How it Helps: Collecting rainwater for your garden reduces the amount of fresh drinking water that is used per household. 

Why it Works: Fresh drinking water is a valuable resource and there is only so much of it. Learning how to use other sources of water instead of our valuable drinking water is a way to be more resource-efficient and reduce our environmental impact. 

Difficulty: Medium

 

23. Keep Glass Jars for Storage

How it Helps: Reusing glass containers keeps more litter out of the landfill! Try reusable waxed paper for sandwiches.

Why it Works:  The problem with most garbage that ends up in the dump is that we have nowhere else to put it. Any time we can repurpose an item to divert it from landfills, we are helping reduce our environmental impact.

Difficulty: Easy

24. Buy Pre-owned and Donate Unused Clothes

How it Helps: Recycling doesn’t always have to start with our own goods. Buying your clothes from the thrift store or resale or consignment shop, brick and mortor or online, is a great way to ease the strain of another environmentally-impactful industry: Clothing. 10.5 million tons of clothing and tactile end up in landfills every year in North America alone.

Why it Works: Keep clothes out of the landfills at both ends of the cycle. Purchase used clothes from a thrift shop and donate your old ones. Vintage is in style, anyways!

Difficulty: Easy 

25. Recycle Your Cans and Bottles 

How it Helps: It’s not always possible to avoid buying goods that come in disposable containers, but we can divert many of them from the landfill by recycling! Set up an extra bin, and throw your rinsed cans and bottles into that instead of your garbage. 

Why it Works: Anything we can do to keep raw materials in the supply chain and out of the landfill is a win for mother nature. Cans and bottles are a well-known, and awesome place to start. You can take them to the bottle depot for a return, or give them to somebody who needs the money worse than you.

Difficulty: Easy

26. Turn Off the Lights

How it Helps: Reducing energy draw on the power grid is important to using less energy and minimizing our carbon footprint. It’s also good for the wallet. Save money on your power bill and do the right thing for the environment. 

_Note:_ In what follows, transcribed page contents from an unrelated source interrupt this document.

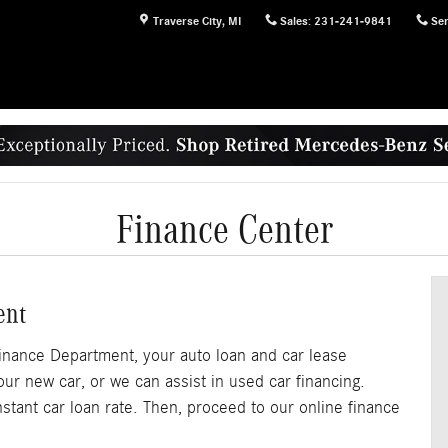
Traverse City
,
MI
Sales
:
231-241-9841
Ser
Finance Center
ent
nance Department, your auto loan and car lease
our new car, or we can assist in used car financing.
nstant car loan rate. Then, proceed to our online finance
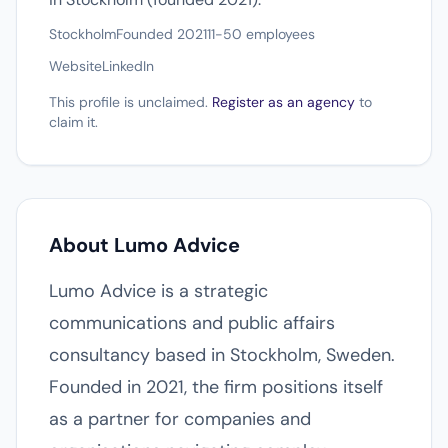
Stockholm
Founded 2021
11-50 employees
Website
LinkedIn
This profile is unclaimed.
Register as an agency
to
claim it.
About Lumo Advice
Lumo Advice is a strategic
communications and public affairs
consultancy based in Stockholm, Sweden.
Founded in 2021, the firm positions itself
as a partner for companies and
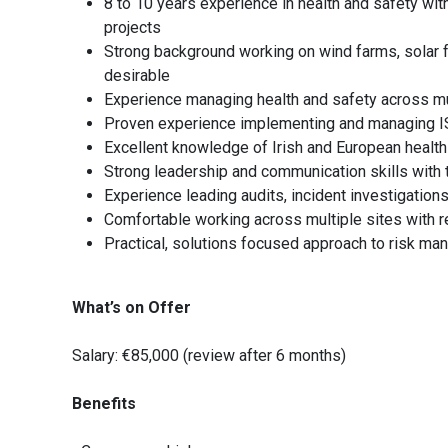
8 to 10 years experience in health and safety with
projects
Strong background working on wind farms, solar far
desirable
Experience managing health and safety across mult
Proven experience implementing and managing
Excellent knowledge of Irish and European health
Strong leadership and communication skills with th
Experience leading audits, incident investigati
Comfortable working across multiple sites with r
Practical, solutions focused approach to risk m
What’s on Offer
Salary: €85,000 (review after 6 months)
Benefits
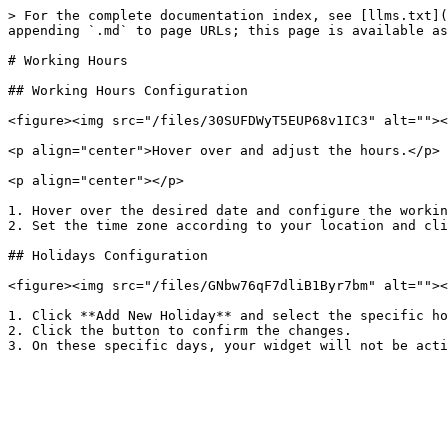
> For the complete documentation index, see [llms.txt](
appending `.md` to page URLs; this page is available as
# Working Hours

## Working Hours Configuration

<figure><img src="/files/30SUFDWyT5EUP68v1IC3" alt=""><
<p align="center">Hover over and adjust the hours.</p>

<p align="center"></p>

1. Hover over the desired date and configure the workin
2. Set the time zone according to your location and cli
## Holidays Configuration

<figure><img src="/files/GNbw76qF7dliB1Byr7bm" alt=""><
1. Click **Add New Holiday** and select the specific ho
2. Click the button to confirm the changes.
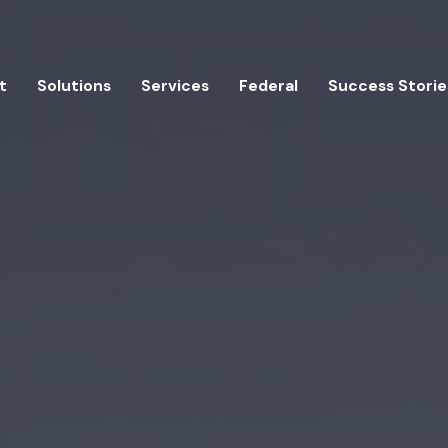
t
Solutions
Services
Federal
Success Storie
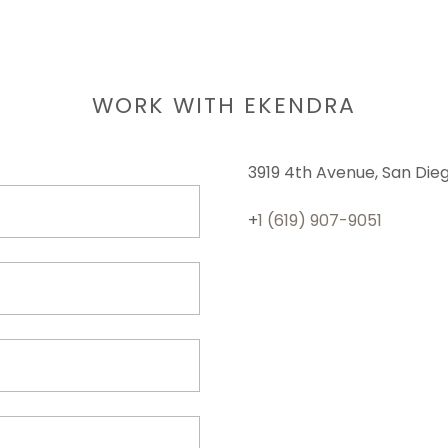
WORK WITH EKENDRA
3919 4th Avenue, San Diego
+
1 (619) 907-9051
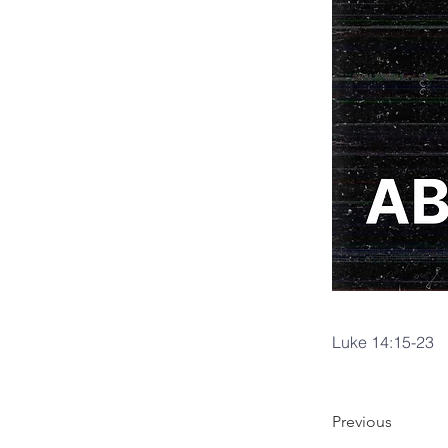
Luke 14:15-23
Previous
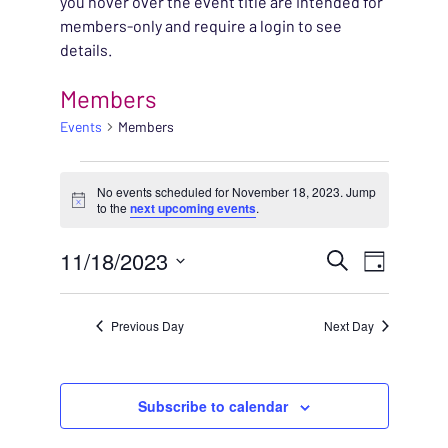
you hover over the event title are intended for
members-only and require a login to see
details.
Members
Events
Members
EVENTS FOR NOVEMBE
No events scheduled for November 18, 2023. Jump
Notice
to the
next upcoming events
.
EVENT
11/18/2023
EVENT
Search
Day
VIEWS
Select
SEARC
NAVIG
date.
Previous Day
Next Day
AND
VIEWS
Subscribe to calendar
NAVIG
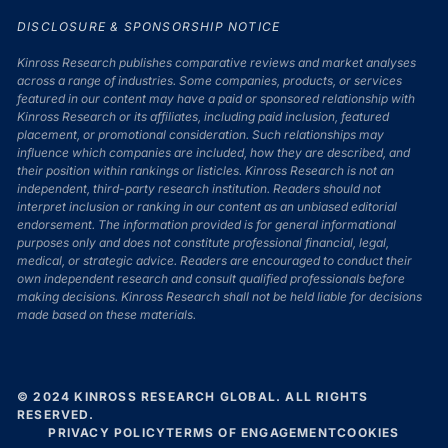
DISCLOSURE & SPONSORSHIP NOTICE
Kinross Research publishes comparative reviews and market analyses
across a range of industries. Some companies, products, or services
featured in our content may have a paid or sponsored relationship with
Kinross Research or its affiliates, including paid inclusion, featured
placement, or promotional consideration. Such relationships may
influence which companies are included, how they are described, and
their position within rankings or listicles. Kinross Research is not an
independent, third-party research institution. Readers should not
interpret inclusion or ranking in our content as an unbiased editorial
endorsement. The information provided is for general informational
purposes only and does not constitute professional financial, legal,
medical, or strategic advice. Readers are encouraged to conduct their
own independent research and consult qualified professionals before
making decisions. Kinross Research shall not be held liable for decisions
made based on these materials.
© 2024 KINROSS RESEARCH GLOBAL. ALL RIGHTS
RESERVED.
PRIVACY POLICY
TERMS OF ENGAGEMENT
COOKIES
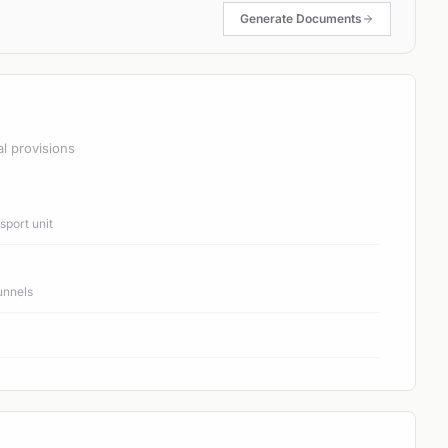
Generate Documents
al provisions
port unit
unnels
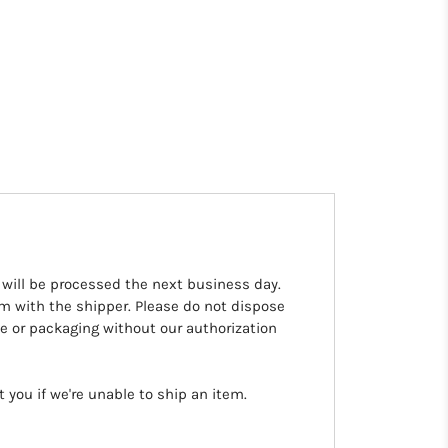
 will be processed the next business day.
aim with the shipper. Please do not dispose
 or packaging without our authorization
you if we're unable to ship an item.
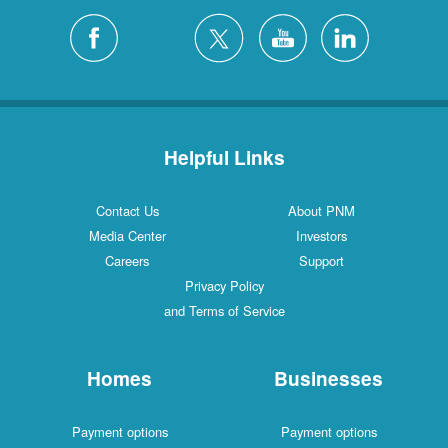
Helpful Links
Contact Us
About PNM
Media Center
Investors
Careers
Support
Privacy Policy
and Terms of Service
Homes
Businesses
Payment options
Payment options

Why it Works: The explanation is very straightforward. If we don’t use power, we don’t burn resources. Turn off those lights! 

Difficulty: Easy

27. Put a Beehive in Your Yard 

How it Helps: This might be for the bolder reader, but there are many small beehives available that can be installed in your garden! Promoting these key pollinators is a way to support your local ecosystem and get some fresh honey in the process!

Why it Works: The more we can do to support pollinators, the better! 85% of flowering plants rely on them to reproduce. More pollinators equal more plants, and more plants equal more food and resources for our communities.

Difficulty: Medium-Hard

28. Fix any Leaky Faucets

How it Helps: Fresh drinking water is a finite and valuable resource. While a leaking faucet might be a marginal waste, it is a waste nonetheless.  

Why it Works: This is a numbers game. The more people there are who have leaky faucets in a water system, the more wasteful the system. Small changes add up and make big changes over time! 

Difficulty: Medium

29. Support Local Businesses that Put the Environment First 

How it Helps: Businesses that have a vested interest in protecting the environment are the ones with the power to drive real change in our world. 

Why it Works: Supporting local businesses who work to ensure our environment is looked after is a way to help turn the tide of industry. If bigger businesses see that environmental causes are worth investing in, then all of that economic power that has been so destructive in the past can become a force for good. 

Difficulty: Easy

30. Don’t Mow Your Lawn Next Month 

How it Helps: By committing to not mowing your lawn for May, you are preserving the vegetation that helps pollinators to thrive. 

Why it Works: Allowing the pollen to accumulate supports a foundational piece of our ecosystem. Allowing pollinators to help vegetation reproduce is essential to our environment, so take a break this May!